-- begin EXCERPT --

Shards Not Being Allocated To Nodes

vilakazil · October 13, 2021, 7:59am

Hope to get assistance here as I have been struggling.

I have 11 nodes that run Elasticsearch, with 2 master node. 5 shards and 1 replica (default)

We recently ran patches on the nodes and upgraded the .Net software, there after only 2 shards are now allocated to 2 nodes and the other 9 do not have any shards allocated to them. I have ran the _cluster/reroute?retry_failed=true using Postman but this has not helped.

We see the below statuses.
allocation status: no valid shard copy
allocation status: no attempt
allocate explanation : cannot allocate because all found copies of the shard are either stale or corrupt

The above is causing my Indexer IIS application not to write any new documents to the data directories.

I am running version 5.6 of Elasticsearch.

warkolm · October 13, 2021, 8:01am

Welcome to our community!

5.X is extremely old and well past, EOL. Please upgrade as a matter of urgency!

What is the output from the _cluster/stats?pretty&human API?
What do your Elasticsearch logs show?

vilakazil · October 13, 2021, 9:03am

Thanks Mark.

-- end EXCERPT --
-- begin INFORMATION SHOWN --

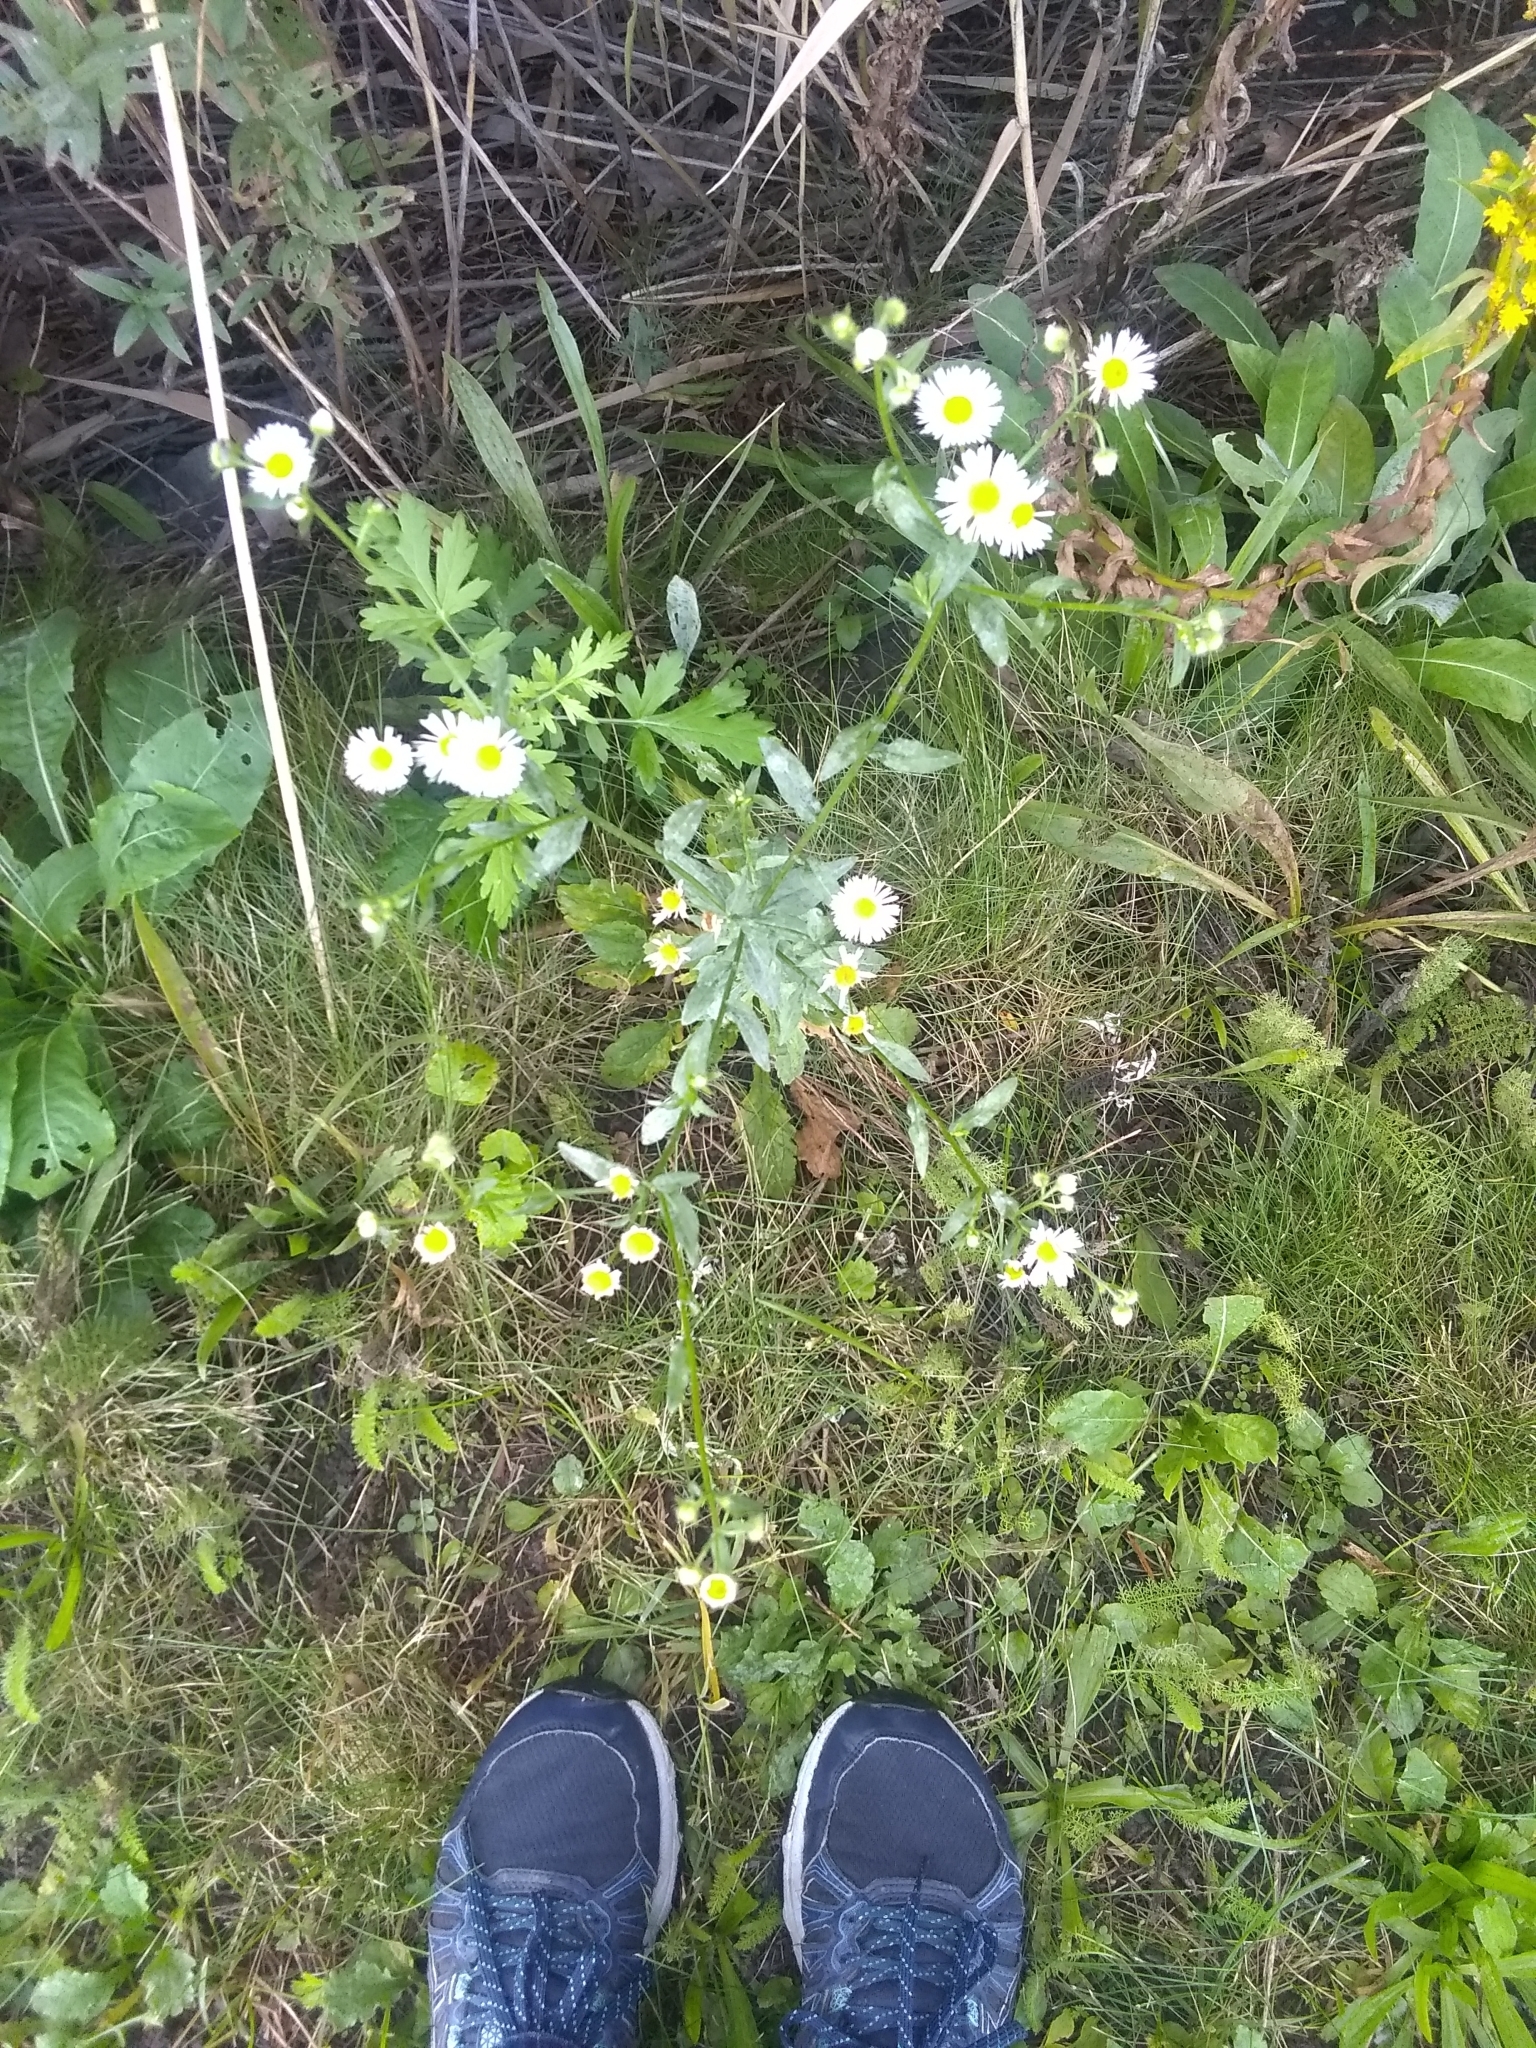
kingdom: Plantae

-- end INFORMATION SHOWN --

**INSTRUCTION**
Repeat the forum thread on unallocated shards from "We see the below" to "matter of urgency!", replacing "allocation status" with "assignment status" wherever it occurs.

**SOLUTION TO THIS PROBLEM**
We see the below statuses.
assignment status: no valid shard copy
assignment status: no attempt
allocate explanation : cannot allocate because all found copies of the shard are either stale or corrupt

The above is causing my Indexer IIS application not to write any new documents to the data directories.

I am running version 5.6 of Elasticsearch.

warkolm · October 13, 2021, 8:01am

Welcome to our community!

5.X is extremely old and well past, EOL. Please upgrade as a matter of urgency!